Questionnaire Answers
What types of material data does Traveloka or vendors working on Traveloka’s behalf store, process, handle, or disclose to others in the regular course of business?
The material data that traveloka stores and processes are as following:
- Customer Data (Product Manager)
- Transaction and Payment Data (Operation tools)
- Product Inventory and Partner's Data (such as flight data, hotel catalog, restaurant, Train, Ebilling, etc) (Product Manager)
Understand the data that are critical to Traveloka & where is critical or sensitive personal or company information stored (e.g., shared vs. private cloud, on premises), and who owns the servers or facilities that host the data?
List of Critical data and the location:
- AWS : Payment, financial data, product inventory and partner data
- Google drive: HR Data, organization file storage.
- On Premise: Internal IT tools such as Active Directory etc
- Handles by Third party for example: Payroll (by tmf-group)
Understand the customer data ownership & privacy, including any applicable regulatory & compliance policies. How does Traveloka utilize the data collected?

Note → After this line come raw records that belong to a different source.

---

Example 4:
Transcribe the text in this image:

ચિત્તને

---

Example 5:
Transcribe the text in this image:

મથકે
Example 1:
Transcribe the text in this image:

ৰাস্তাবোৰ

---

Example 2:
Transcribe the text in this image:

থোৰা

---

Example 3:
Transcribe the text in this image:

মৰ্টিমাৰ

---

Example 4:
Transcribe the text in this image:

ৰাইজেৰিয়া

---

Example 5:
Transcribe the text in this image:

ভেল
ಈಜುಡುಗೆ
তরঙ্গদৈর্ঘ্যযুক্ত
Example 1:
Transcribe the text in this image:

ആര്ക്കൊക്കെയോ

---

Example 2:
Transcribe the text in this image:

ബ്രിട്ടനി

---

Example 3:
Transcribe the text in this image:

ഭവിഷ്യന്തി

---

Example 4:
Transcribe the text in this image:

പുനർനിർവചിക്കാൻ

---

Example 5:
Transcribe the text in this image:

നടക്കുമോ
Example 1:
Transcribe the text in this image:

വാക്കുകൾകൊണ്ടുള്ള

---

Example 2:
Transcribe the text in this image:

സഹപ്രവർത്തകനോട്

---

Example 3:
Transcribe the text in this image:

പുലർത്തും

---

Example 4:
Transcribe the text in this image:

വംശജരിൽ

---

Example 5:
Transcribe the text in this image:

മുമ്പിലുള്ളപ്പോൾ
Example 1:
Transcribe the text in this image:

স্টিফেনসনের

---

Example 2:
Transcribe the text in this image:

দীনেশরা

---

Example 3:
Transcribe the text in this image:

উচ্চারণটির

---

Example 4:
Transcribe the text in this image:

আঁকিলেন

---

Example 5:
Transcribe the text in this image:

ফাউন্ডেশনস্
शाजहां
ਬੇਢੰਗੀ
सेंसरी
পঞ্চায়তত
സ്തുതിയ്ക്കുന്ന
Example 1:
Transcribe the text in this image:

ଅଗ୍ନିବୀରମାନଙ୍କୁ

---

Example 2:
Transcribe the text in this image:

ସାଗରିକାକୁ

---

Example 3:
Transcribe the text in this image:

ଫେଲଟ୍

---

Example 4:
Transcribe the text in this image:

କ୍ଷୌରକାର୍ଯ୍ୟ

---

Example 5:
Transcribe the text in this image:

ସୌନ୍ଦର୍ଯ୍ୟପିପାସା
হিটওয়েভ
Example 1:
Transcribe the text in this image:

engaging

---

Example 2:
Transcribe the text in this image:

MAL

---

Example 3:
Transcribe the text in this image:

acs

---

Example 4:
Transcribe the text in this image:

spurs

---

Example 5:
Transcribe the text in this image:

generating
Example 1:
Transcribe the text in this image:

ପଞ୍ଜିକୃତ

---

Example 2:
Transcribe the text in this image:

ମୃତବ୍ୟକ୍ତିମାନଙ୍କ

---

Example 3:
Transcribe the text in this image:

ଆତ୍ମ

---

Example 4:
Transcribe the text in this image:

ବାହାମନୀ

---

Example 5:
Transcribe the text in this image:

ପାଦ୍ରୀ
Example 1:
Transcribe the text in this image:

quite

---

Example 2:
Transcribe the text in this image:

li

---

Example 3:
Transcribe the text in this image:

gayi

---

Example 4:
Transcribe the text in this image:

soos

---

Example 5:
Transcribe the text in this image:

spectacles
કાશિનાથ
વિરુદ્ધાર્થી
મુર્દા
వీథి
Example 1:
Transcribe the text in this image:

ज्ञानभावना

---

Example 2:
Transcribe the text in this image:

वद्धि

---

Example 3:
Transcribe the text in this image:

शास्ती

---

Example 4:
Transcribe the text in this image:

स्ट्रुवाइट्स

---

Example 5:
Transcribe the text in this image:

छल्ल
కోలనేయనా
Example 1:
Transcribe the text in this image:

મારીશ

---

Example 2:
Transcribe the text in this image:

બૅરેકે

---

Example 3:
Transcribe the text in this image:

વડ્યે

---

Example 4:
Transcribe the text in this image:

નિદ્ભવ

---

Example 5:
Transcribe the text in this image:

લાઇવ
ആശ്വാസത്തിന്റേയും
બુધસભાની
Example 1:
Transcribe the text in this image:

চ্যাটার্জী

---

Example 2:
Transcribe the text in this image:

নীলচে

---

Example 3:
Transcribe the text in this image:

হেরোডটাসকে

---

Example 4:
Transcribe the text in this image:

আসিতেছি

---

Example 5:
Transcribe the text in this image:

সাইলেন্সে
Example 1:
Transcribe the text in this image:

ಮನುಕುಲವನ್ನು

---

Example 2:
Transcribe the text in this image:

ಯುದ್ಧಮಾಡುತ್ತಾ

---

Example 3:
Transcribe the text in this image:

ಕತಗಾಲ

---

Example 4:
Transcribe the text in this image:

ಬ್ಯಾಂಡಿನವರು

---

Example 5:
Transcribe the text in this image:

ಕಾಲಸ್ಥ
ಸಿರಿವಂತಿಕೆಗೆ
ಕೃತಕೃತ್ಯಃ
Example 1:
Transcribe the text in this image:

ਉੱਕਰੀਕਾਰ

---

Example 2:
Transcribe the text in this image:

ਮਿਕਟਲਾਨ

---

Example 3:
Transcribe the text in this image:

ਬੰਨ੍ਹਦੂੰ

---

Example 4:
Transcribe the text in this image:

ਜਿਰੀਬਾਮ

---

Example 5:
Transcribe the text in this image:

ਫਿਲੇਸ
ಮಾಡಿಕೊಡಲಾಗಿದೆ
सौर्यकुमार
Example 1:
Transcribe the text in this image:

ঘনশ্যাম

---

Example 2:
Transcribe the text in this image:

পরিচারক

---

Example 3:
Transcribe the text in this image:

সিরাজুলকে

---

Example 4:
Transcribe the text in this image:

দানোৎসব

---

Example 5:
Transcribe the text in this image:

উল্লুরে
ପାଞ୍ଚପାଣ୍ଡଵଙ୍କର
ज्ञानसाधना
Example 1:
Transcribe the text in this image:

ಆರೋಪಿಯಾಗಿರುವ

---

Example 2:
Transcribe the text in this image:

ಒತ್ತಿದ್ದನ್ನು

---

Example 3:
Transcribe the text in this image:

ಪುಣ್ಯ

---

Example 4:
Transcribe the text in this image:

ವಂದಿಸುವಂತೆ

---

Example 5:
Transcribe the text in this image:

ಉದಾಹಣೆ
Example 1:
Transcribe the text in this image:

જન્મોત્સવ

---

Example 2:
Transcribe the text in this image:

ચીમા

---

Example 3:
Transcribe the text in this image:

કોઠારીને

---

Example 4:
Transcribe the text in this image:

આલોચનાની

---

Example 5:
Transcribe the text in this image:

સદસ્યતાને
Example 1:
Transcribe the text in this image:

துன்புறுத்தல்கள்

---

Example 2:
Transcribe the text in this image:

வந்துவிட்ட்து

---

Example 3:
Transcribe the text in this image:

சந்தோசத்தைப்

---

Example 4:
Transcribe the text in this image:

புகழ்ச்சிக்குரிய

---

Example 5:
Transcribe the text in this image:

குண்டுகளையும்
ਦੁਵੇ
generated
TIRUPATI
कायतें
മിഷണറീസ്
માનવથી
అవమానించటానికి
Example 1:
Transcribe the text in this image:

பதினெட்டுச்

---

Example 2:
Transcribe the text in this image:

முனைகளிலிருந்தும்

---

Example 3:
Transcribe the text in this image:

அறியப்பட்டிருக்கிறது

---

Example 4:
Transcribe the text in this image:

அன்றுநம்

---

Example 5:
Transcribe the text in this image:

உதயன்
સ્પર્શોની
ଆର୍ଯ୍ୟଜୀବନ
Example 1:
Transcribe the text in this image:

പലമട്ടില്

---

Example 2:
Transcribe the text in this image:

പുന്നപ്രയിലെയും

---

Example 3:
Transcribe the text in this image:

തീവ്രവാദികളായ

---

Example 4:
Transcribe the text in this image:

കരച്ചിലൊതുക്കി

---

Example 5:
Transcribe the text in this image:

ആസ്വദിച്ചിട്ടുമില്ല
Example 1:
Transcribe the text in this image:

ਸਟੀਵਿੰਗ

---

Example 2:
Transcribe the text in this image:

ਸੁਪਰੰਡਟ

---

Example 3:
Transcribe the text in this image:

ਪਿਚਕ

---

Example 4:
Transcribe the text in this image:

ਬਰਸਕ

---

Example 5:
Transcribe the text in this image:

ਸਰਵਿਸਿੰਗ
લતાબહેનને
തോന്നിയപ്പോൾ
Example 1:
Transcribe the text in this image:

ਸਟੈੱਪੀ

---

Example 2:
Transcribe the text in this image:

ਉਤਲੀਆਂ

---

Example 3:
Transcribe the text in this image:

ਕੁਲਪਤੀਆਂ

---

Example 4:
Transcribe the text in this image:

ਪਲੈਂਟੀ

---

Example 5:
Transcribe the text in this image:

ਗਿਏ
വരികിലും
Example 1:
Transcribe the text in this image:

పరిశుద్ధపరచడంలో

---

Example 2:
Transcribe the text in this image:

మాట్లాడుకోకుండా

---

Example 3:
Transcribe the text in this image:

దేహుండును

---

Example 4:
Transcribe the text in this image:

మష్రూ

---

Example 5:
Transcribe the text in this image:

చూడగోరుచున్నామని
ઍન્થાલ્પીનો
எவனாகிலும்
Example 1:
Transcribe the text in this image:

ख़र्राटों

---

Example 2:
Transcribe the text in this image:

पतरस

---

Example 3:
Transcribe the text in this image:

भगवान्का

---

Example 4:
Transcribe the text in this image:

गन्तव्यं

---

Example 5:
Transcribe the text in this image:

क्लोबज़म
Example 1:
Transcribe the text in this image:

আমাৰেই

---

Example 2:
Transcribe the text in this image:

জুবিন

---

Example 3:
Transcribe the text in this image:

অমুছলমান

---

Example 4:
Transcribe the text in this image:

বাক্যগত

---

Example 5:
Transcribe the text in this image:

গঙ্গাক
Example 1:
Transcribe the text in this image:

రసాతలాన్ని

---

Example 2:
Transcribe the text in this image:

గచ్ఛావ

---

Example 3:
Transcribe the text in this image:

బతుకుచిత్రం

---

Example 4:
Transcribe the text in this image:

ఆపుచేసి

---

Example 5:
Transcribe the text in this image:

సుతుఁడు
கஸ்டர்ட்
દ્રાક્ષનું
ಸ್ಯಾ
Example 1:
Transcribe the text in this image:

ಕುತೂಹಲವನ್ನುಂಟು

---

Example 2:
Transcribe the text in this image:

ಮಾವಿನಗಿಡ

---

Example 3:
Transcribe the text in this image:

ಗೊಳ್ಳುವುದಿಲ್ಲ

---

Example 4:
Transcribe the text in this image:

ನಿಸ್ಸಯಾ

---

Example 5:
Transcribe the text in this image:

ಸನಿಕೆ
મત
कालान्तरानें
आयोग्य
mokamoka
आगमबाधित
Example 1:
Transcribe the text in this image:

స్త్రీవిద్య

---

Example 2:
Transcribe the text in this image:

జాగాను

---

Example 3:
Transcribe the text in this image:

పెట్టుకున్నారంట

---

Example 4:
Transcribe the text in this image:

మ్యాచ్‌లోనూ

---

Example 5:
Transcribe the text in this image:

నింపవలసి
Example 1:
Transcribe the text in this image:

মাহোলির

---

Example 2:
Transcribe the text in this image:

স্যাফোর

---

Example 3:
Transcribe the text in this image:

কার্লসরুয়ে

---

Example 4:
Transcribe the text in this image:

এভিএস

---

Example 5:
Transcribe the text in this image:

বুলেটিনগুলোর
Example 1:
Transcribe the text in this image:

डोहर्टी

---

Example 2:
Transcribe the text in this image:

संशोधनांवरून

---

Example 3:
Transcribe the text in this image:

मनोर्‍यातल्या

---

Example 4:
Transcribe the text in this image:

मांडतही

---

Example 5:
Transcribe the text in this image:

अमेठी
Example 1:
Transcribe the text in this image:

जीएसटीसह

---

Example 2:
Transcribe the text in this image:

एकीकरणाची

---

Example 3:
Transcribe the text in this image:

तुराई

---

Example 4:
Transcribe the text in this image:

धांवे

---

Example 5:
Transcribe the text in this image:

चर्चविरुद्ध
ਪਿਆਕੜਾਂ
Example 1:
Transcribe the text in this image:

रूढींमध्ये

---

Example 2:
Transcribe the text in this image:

We use the data mainly in our customer data platform to analyze customer data and transaction to customize your experience when using the Site and measuring and improving customer experience and satisfaction as stated in our Privacy Policy. https://www.traveloka.com/en-id/privacypolicy
Understand the security risk management policies (e.g. access control, anti-virus software deployment). Do you have a comprehensive written security management program and is the program periodically reviewed for sufficiency?
Currently, we have:
- Traveloka Information Security Policy
- Traveloka Access Control Policy
- Traveloka Change Management Policy
- Traveloka Password Policy
- Traveloka Security Incident Response Policy
We are currently developing more policies and guidelines.
Do you have data security insurance coverage/ do you insist on it for third party vendors?
The effort that we give to ensure our data security can be seen from:
- Developing of Information Security Policy
- Conducting Security Assessment prior to using new product or releasing new feature in our change management.
- Third party assessment to ensure that our vendors implement equivalent or higher security level and meet our security requirement before engaging in partnership.